Friday, August 14, 2015

Soft Souled



 Mar 21 2009                
               
I always loved you moccasined.
Your hair...
Flannel shirt and blue jeans.
That was in the country and the smell of grass was on your knees

We have more proper uniforms for the roles we play these days

But I am always feeling for flannel and blue jean twill
The soft cotton and welted seams
The place where it gets thin, at the elbows, at the knees
And where the dirt settles in.

But we have largely grown up
And polyesters give our uniforms longer life
Less ironing

“Don’t ever cut your hair,” you said once,
Or maybe it was me

One day when I am mapped and folded, my hair braided on either side
Like long white rope, I will smile.

It was the suits that spelled trouble!
Always, it was the suits.
Suits with sunglasses made me want to run
Being feral from my youth, and only lately rounded up
A wounded Pegasus, and sent to some fence, some little pen
Where the caretakers hammer my feet to tight little plastic shoes
And clip my whiskers
And pull my wing feathers out
Making me stand with a twitch on my lip.

But lately, the feather buds are starting to itch and swell.
I am skittish when the wind rises and the eagles leap from trees
What fences are there that can hold Pegasus?

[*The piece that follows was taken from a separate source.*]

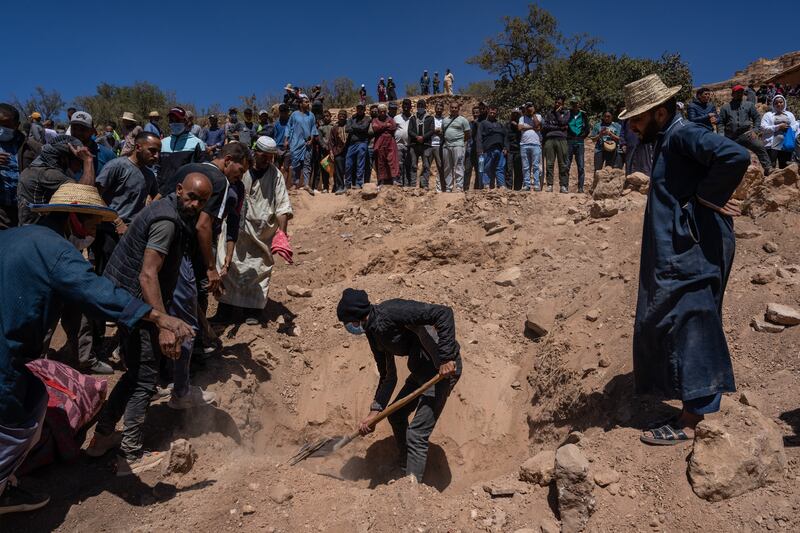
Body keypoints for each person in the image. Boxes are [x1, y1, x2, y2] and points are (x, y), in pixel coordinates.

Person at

Be sure I still love you moccasined,
Your hair like a halo
Your wings unfurled like sails
Smelling green and shining like an angel
And you, amazed that such a wildling would lope after you
Loose, with no bridle.

One day, they cut their hair.  They cut their hair.
Isn’t it a sign of mourning? 
Oh I know. You go to work.
Everyone cuts their hair then
It’s the suit.

You marry,
You have your children.  They love your hair,
But you cut it because they pull on it.

Or you realize you are older,
So you shave your silvering head.
(Who told you that?)
It’s the suit.

I’m laughing, because I think it’s the devil.